Cardiac rhythm management devices, such as pacemakers and defibrillators, are used to treat arrhythmias in patients, which extends their lifespans and improves quality of life. However, it comes at a price.
In Australia, cardiac rhythm management (CRM) implants have traditionally been very expensive, with a pacemaker costing anywhere from $5,000–6,000 (AUD6,600–7,920), and defibrillators costing the healthcare system up to $40,000 (AUD53,000) per implant.
This highly lucrative industry is presided over by the ‘Big 4,’ Medtronic, Boston Scientific, St. Jude, and Biotronik, the largest four companies in the CRM field, who are constantly vying to take market share from each other to become the market leader. This is traditionally done through offering special deals, technical innovations, or undercutting opponents’ prices. The latter is exactly what Biotronik has done.
Biotronik has traditionally been far behind the other three, having less than a third of the next competitor’s market share, and thus has the least to lose.

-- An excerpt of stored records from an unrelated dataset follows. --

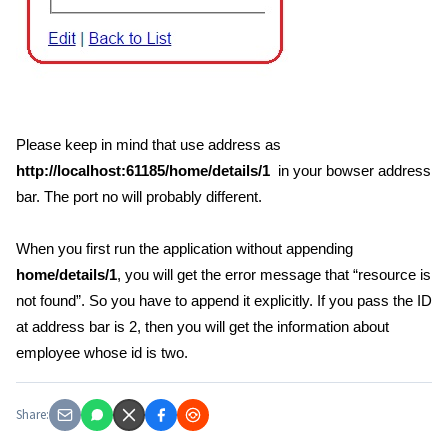
Please keep in mind that use address as
http://localhost:61185/home/details/1
in your bowser address
bar. The port no will probably different.
When you first run the application without appending
home/details/1
, you will get the error message that “resource is
not found”. So you have to append it explicitly. If you pass the ID
at address bar is 2, then you will get the information about
employee whose id is two.
Share:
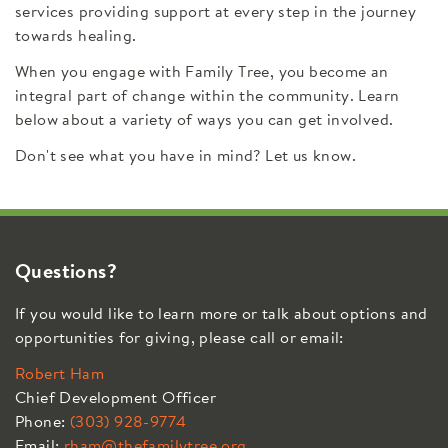
services providing support at every step in the journey
towards healing.
When you engage with Family Tree, you become an
integral part of change within the community. Learn
below about a variety of ways you can get involved.
Don't see what you have in mind? Let us know.
Questions?
If you would like to learn more or talk about options and
opportunities for giving, please call or email:
Robert Ham
Chief Development Officer
Phone:
(303) 928-9774
Email:
rham@thefamilytree.org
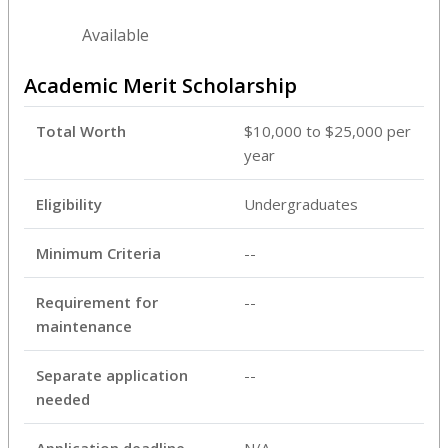
Available
Academic Merit Scholarship
Total Worth
$10,000 to $25,000 per
year
Eligibility
Undergraduates
Minimum Criteria
--
Requirement for
--
maintenance
Separate application
--
needed
Application deadline
N/A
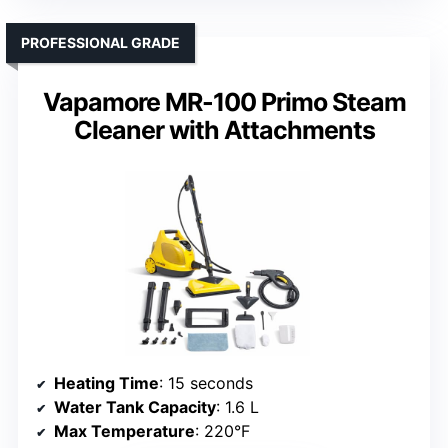
PROFESSIONAL GRADE
Vapamore MR-100 Primo Steam
Cleaner with Attachments
Heating Time
: 15 seconds
Water Tank Capacity
: 1.6 L
Max Temperature
: 220°F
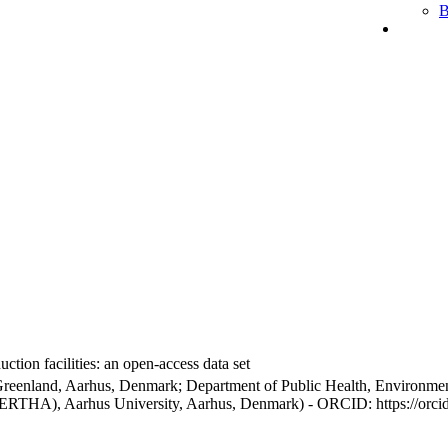
B
ction facilities: an open-access data set
Greenland, Aarhus, Denmark; Department of Public Health, Environmen
BERTHA), Aarhus University, Aarhus, Denmark) - ORCID: https://orc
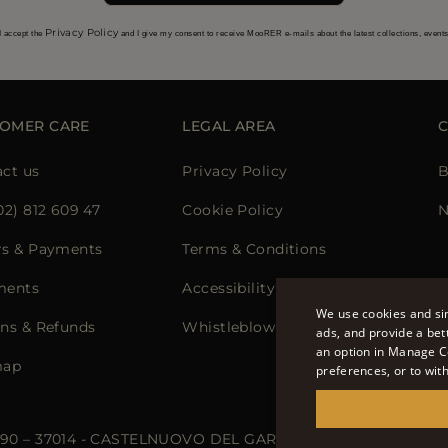
Privacy Policy
I accept the
and I give my consent to receive MooRER e-mails about the latest collections, event
OMER CARE
LEGAL AREA
ct us
Privacy Policy
B
02) 812 609 47
Cookie Policy
N
rs & Payments
Terms & Conditions
ments
Accessibility Statement
We use cookies and sim
ns & Refunds
Whistleblowing
ads, and provide a bet
an option in Manage C
map
preferences, or to wit
 90 – 37014 - CASTELNUOVO DEL GARDA (VR) - P.I./C.F.: IT02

In a highly unpopular move (amongst its opponents), it slashed its prices across the board, crashing the prices of CRM devices in Australia to 20–25% of their original prices. This has hugely disrupted the market, dropping profits and causing the market leader Medtronic to completely bow out of the public CRM sector, allowing the other three to fight over it uncontested.
This has achieved Biotronik’s aim of gaining market share; it has more than doubled to almost catch up to Boston Scientific and St. Jude, but at what cost? With CRM companies suddenly making a quarter of their previous earnings, they are barely able to make any profit, with some devices being sold at a slight loss due to infrastructure and maintenance costs. While this state of affairs is untenable for all companies affected and will eventually be rectified with a price hike, at least there is one clear winner: the patient.